- [Required work]:
Exact reproduction required: the lines below from the line with "天野幸弘 考古学報道と史跡公園" to the line with "文化資産の活用と地域文", both ends included, and no others.
===== Data section
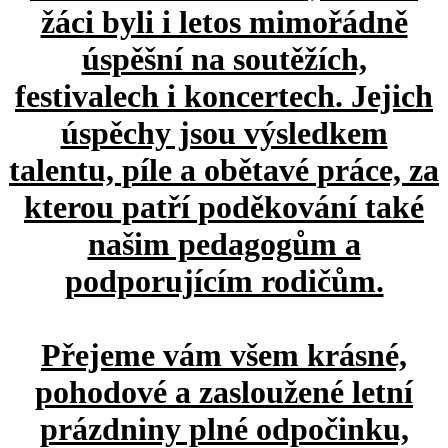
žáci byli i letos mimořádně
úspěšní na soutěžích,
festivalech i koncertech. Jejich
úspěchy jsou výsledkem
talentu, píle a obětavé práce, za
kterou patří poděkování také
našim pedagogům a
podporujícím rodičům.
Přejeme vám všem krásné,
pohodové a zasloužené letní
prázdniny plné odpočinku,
==========
===== Data section
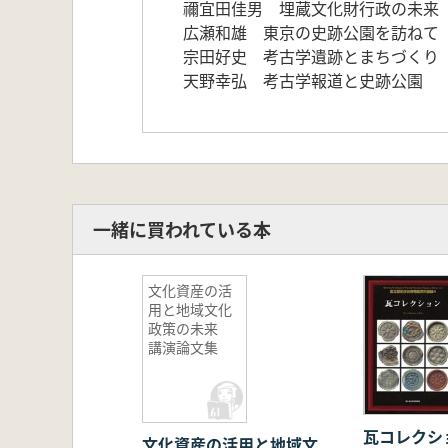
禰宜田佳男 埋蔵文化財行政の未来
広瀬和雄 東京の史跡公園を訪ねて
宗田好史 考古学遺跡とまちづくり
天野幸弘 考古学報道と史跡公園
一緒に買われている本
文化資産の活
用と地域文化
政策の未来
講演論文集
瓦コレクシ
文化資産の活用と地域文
==========
- [The completed task]:
天野幸弘 考古学報道と史跡公園
一緒に買われている本
文化資産の活
用と地域文化
政策の未来
講演論文集
瓦コレクシ
文化資産の活用と地域文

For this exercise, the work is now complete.